To support the establishment of an Enterprise Architecture the following checklist of not necessarily sequential tasks is offered as a suggestion.

  • Commitment: Without real management commitment that the Enterprise Architecture will be used, any attempt to establish an Enterprise Architecture is doomed to failure. Too often do businesses invest time and money into building an Enterprise Architecture then fail to maintain it or apply it to making business decisions thereby rendering it worthless.
  • Capture: Collect business collateral (i.e. documents and models) that contains information that can be used to populate an Enterprise Architecture. This includes  and is not limited to:
    • Mission and Vision Statements,
    • Goals and Objectives,
    • Principles, Standards and Policies,
    • Business and IT Strategy;
    • Legislative and regulatory body requirements,
    • Business Processes,
    • Key Performance Indicators (KPIs) and Service Level Agreements (SLAs)
    • Design Documents,
    • Current infrastructure and application inventories.
  • Structure: Adopt a structure or framework into which the Enterprise Architecture content will be placed. Industry standard frameworks such as The Open Group Architecture Framework (TOGAF), Pragmatic Enterprise Architecture Framework (PEAF), Federal Enterprise Architecture Framework (FEAF) [Australian Government Architecture (AGA) – an Australian variant] or Zachman can be used as a base. Alternatively, use a hybrid, picking the best features of these frameworks using whatever is regarded as suitable for the business.
  • Tooling: Identify and implement a toolset onto which the framework will be superimposed. This provides a physical repository for Enterprise Architecture content and assists in both navigation to and analysis of captured content.
  • Deconstruction and Reconstruction: Take apart the collected collateral and assign relevant content to appropriate areas within the Enterprise Architecture framework.

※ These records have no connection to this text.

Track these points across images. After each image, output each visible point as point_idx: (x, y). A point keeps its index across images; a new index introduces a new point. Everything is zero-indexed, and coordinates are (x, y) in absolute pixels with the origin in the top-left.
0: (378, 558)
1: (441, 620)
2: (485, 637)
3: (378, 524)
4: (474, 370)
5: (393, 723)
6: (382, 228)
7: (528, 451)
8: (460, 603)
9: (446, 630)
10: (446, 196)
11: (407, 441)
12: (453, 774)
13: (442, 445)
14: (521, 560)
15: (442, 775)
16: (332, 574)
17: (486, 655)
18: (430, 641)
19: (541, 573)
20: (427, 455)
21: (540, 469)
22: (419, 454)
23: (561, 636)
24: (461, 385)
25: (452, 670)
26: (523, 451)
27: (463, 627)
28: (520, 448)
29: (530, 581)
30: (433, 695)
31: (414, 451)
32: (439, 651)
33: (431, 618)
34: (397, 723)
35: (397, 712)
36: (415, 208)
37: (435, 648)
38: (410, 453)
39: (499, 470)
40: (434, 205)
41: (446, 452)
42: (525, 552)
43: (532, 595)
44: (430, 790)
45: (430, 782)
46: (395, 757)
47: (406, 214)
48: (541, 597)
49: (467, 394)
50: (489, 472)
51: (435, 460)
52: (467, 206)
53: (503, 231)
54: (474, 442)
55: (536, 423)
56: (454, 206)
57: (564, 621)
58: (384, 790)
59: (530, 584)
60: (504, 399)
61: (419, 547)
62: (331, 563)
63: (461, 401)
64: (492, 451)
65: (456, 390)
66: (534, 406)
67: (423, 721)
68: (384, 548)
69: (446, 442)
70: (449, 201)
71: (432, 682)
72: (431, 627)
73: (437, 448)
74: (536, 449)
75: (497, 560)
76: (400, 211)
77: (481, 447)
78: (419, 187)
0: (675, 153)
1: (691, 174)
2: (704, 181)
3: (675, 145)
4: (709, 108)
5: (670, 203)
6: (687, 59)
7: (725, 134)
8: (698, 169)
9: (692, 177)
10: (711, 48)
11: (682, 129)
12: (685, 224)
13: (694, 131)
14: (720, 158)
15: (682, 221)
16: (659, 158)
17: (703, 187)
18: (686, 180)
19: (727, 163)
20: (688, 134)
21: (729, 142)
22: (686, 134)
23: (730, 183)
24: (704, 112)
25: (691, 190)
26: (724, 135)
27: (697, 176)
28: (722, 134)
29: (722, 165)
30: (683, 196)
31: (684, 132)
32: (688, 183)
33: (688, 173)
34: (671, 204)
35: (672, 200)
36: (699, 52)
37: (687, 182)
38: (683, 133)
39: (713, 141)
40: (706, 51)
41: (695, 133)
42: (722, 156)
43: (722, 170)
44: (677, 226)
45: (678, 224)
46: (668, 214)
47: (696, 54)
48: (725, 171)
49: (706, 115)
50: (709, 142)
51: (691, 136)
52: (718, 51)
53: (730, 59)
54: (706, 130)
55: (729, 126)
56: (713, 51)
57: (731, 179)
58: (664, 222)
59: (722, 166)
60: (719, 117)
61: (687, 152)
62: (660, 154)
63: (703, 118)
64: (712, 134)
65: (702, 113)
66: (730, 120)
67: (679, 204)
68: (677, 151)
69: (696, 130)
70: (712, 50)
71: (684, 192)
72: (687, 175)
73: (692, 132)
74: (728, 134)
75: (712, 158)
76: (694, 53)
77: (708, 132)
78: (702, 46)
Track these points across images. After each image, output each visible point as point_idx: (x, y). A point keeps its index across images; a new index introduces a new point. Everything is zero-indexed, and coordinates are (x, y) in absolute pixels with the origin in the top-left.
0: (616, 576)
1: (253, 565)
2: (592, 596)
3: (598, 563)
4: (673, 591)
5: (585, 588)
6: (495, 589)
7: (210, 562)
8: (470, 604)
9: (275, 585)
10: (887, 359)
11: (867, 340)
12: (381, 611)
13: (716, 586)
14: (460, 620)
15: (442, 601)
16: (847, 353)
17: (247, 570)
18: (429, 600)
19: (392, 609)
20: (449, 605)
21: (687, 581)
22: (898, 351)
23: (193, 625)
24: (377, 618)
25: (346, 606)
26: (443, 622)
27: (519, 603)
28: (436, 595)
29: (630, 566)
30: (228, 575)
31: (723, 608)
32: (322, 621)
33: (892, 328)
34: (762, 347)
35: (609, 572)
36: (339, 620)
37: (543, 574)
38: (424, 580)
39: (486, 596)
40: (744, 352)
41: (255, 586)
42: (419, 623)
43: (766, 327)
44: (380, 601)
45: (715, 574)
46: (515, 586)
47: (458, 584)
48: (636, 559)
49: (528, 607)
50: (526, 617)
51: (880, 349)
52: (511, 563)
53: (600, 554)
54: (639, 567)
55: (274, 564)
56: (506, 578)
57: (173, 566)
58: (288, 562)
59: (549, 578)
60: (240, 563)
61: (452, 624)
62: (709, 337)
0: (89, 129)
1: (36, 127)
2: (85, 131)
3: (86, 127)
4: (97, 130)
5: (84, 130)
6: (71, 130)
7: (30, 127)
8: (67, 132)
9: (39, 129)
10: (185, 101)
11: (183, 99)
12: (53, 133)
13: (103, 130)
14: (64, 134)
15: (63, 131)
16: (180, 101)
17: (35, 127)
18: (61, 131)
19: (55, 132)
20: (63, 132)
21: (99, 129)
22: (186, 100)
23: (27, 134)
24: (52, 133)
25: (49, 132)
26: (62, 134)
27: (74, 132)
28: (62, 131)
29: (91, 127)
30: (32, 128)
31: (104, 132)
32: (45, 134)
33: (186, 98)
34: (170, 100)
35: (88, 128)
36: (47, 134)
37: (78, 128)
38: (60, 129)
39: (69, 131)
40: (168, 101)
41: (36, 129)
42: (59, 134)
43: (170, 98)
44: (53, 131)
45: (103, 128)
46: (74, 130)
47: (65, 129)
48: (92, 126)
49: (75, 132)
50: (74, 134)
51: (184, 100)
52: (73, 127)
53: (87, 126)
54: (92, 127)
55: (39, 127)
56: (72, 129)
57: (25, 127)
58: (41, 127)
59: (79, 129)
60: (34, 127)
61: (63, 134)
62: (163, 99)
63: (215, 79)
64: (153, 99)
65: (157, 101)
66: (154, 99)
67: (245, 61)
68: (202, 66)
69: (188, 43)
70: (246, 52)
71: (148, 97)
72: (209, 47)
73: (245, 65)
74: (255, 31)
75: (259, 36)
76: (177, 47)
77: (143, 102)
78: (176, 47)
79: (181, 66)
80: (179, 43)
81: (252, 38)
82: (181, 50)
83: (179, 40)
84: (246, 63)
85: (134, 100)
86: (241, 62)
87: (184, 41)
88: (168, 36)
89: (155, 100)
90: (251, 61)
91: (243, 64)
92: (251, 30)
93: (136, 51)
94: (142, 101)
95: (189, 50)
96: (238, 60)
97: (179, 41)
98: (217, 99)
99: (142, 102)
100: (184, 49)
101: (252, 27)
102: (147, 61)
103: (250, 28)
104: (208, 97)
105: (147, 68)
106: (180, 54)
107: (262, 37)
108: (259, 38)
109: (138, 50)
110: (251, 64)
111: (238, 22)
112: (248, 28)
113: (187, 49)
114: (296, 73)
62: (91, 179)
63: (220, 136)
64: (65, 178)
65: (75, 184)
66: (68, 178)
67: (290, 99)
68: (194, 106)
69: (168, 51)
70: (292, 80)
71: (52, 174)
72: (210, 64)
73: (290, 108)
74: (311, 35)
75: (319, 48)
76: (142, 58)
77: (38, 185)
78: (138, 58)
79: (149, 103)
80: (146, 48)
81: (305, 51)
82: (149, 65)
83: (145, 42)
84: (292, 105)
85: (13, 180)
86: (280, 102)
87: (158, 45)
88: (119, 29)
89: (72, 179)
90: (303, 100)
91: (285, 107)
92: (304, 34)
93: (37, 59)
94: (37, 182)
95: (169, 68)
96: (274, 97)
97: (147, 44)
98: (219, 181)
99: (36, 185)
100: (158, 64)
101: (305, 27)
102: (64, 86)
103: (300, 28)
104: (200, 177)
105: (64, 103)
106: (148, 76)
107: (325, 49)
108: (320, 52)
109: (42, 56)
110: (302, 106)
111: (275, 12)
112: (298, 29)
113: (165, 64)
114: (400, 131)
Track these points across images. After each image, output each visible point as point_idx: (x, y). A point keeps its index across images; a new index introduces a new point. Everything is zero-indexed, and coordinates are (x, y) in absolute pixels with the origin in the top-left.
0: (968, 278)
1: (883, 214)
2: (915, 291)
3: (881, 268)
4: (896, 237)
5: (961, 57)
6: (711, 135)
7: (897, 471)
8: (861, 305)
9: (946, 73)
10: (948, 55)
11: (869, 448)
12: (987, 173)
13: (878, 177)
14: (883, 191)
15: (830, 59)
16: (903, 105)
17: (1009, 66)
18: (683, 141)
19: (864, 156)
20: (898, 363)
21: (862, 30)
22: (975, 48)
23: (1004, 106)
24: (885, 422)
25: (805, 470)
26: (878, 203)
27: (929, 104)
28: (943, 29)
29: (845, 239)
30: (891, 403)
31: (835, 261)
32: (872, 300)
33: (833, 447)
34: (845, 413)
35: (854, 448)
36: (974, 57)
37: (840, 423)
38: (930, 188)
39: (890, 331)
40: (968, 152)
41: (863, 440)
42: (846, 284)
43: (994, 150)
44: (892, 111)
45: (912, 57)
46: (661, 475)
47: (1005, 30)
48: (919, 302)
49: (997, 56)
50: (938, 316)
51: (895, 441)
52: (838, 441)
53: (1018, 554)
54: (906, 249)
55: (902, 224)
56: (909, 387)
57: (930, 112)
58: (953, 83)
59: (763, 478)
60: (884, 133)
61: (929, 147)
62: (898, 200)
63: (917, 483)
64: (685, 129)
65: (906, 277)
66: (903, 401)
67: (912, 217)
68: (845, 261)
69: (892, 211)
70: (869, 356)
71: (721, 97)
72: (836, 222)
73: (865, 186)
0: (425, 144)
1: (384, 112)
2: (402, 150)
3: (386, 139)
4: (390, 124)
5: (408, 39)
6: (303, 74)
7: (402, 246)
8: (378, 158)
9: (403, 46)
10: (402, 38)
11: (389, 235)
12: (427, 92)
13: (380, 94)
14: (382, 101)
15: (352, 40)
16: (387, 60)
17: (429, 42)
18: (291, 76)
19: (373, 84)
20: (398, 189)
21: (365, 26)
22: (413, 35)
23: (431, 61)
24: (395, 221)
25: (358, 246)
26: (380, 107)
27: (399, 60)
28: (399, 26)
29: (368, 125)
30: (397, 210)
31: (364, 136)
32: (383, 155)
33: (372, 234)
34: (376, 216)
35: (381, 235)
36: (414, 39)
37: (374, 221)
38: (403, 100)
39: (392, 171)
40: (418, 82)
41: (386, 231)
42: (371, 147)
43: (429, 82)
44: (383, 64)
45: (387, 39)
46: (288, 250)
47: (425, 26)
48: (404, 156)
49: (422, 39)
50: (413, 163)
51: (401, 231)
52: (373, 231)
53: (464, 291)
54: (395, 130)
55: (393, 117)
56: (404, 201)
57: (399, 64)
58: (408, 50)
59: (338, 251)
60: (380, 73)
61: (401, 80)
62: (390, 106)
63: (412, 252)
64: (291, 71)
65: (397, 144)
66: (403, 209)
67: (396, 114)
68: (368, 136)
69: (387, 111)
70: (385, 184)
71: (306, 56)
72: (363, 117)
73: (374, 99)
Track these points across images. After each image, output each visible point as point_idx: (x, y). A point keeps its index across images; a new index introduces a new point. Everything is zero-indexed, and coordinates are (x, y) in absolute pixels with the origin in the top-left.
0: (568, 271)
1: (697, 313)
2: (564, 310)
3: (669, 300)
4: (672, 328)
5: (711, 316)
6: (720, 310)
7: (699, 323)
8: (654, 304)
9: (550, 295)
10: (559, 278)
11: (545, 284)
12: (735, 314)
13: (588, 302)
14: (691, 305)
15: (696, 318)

  • Governance: Define and apply a governance regime that ensures that information held within the Enterprise Architecture is accurate and appropriate.
  • Analysis: Explore captured Enterprise Architecture content for consistency and `fitness for purpose`. Establish whether the intent of the business mission and vision is reflected in what the business does and how it operates. Identify gaps in capability that need to be filled and areas of business activity that are not essential.
  • Compliance: Define the rules around compliance. Establish how the business should respond to initiatives or solutions that do not comply with a stated direction. Being able to deal appropriately with the inevitable exceptions is really important. Provide also standards supporting the definition of architectural components such as Business Process Modelling Notation (BPMN), Universal Modelling Language (UML) or Achimate (modelling language for Enterprise Architecture).
  • Definition:  Maintaining a line of site between the business vision and its execution define a target state architecture that is supportive of realising the vision whilst complying with a set of accepted architectural principles.
  • Strategise: Construct a business and supporting IT strategy that provides a roadmap the shows how the target state will be achieved. The strategies should provide insight into how competing initiative should be prioritised.
  • Maintenance: Ensure that processes are defined an executed that keep the content held within the Enterprise Architecture up to date.
  • Usage: Integrate the Enterprise Architecture into a `Business as Usual` scenario. Only when the application of the Enterprise Architecture becomes the norm rather than the exception will its value be truly realised. Enterprise Architecture is not an overhead but a business necessity.
  • Maturation: Use the information held within the Enterprise Architecture to support:
    • An analysis of how the business is performing,
    • Identify what an how the business can be improved,
    • Assess the impact that any change, if implemented (or not), will have on the business.

With each of these activities and tasks successfully implemented the business will be in an excellent position to realise its vision.